- What this task involves
Reproduce the following records line for line, without the pictures.

━━━━━ Given records ━━━━━

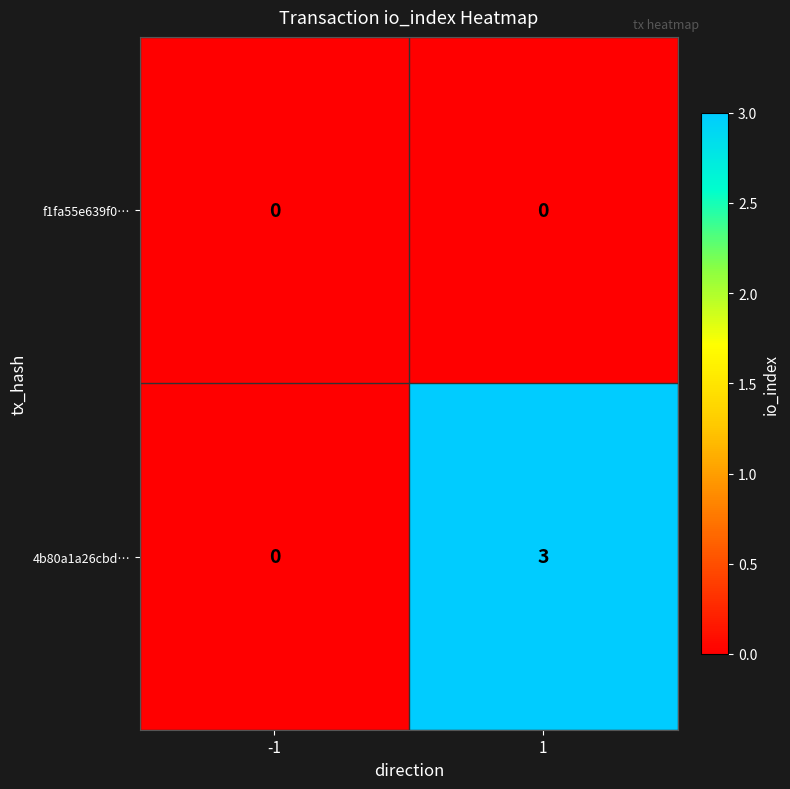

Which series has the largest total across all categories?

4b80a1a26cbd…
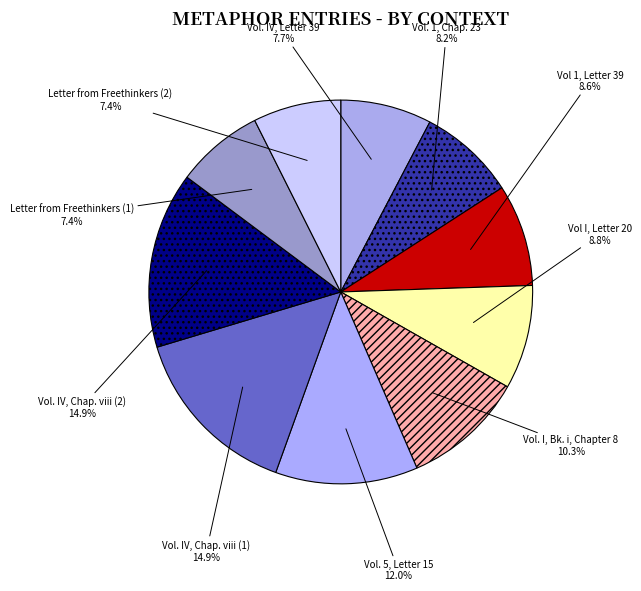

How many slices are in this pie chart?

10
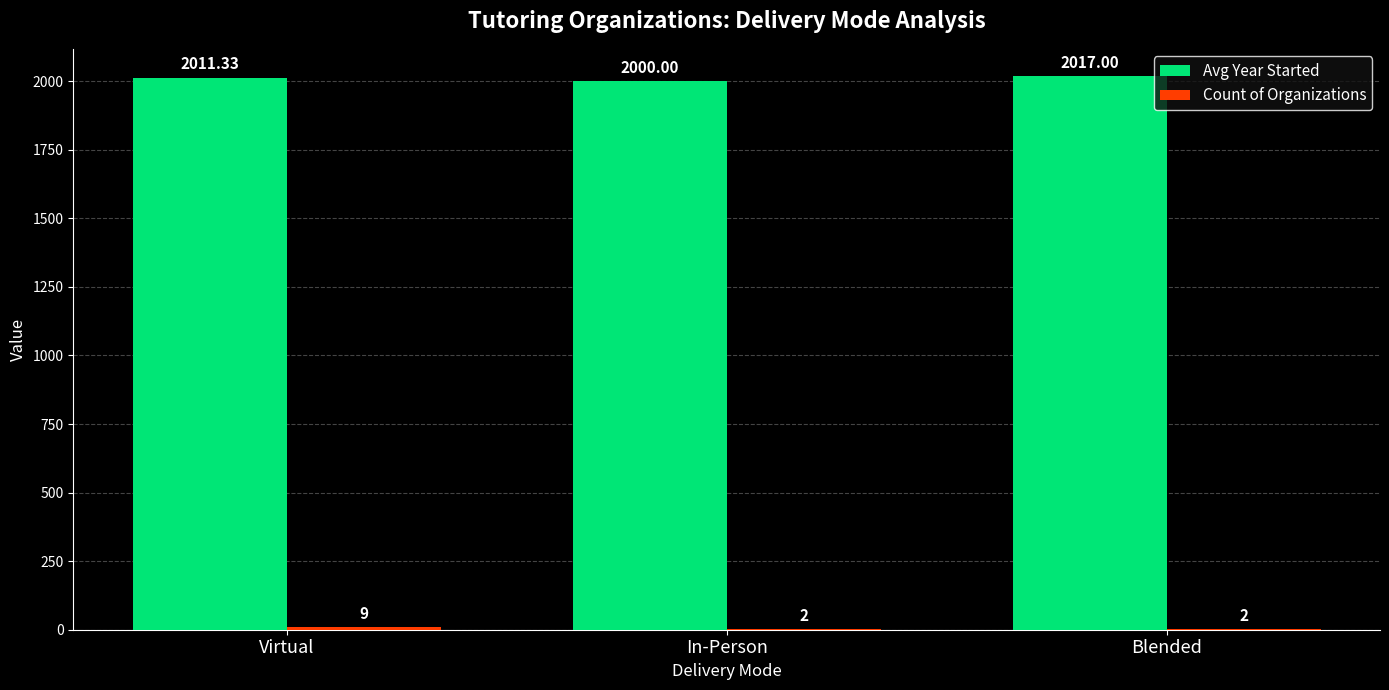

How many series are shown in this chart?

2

━━━━━

- Worked solution
Which series has the largest total across all categories?

4b80a1a26cbd…

How many slices are in this pie chart?

10

How many series are shown in this chart?

2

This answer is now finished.